Like the feature films that have preceded it, the toon series will be based on Michael Bond’s Paddington Bear stories. It will consist of 52 episodes, each 11 minutes long, and is scheduled to launch at the end of 2018 or early 2019. Although the show will be designed for a broad audience, it will particularly target preschoolers.

News of the Paddington animated series – Studiocanal refrains from calling it a TV series in its press statement, a mark of how important digital platforms now are in kids and family entertainment – comes 16 months after the company acquired nearly all of the Paddington Bear brand worldwide.

In a month, Studiocanal will world-premiere “Paddington 2” (pictured), directed by Paul King and produced by David Heyman, opening it in the U.K. on Nov. 10, in France on Dec. 6 and in the U.S. in January. Gameloft, Studiocanal and The Copyrights Group have also announced that they are teaming to develop “Paddington Run,” the official mobile game of the sequel film.

The original film, released in 2014 and pitched as much at parents as children, earned $290 million worldwide at the box office, Studiocanal’s biggest theatrical tally ever and the highest gross for a non-U.S. studio-released family film, according to Studiocanal estimates.
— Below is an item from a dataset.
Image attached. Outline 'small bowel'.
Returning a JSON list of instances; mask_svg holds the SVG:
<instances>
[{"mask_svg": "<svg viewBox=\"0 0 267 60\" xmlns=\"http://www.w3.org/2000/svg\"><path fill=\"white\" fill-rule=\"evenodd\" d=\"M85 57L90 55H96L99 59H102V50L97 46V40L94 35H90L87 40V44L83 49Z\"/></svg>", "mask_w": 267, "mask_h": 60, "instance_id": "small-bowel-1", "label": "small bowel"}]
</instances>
The Paddington Bear brand purchase was “consistent with Studiocanal’s drive to develop into a European group organized along the lines of a Hollywood studio, by looking to garner a larger share of profits accruing from tie-ins with the movie sequels and new TV series,” Tim Westcott, senior principal analyst at IHS Technology, said at the time.

A Paddington TV series would be “important in sustaining the property, because even a successful movie tends to have a short-term impact because it’s only in cinemas for a few weeks,” Westcott added.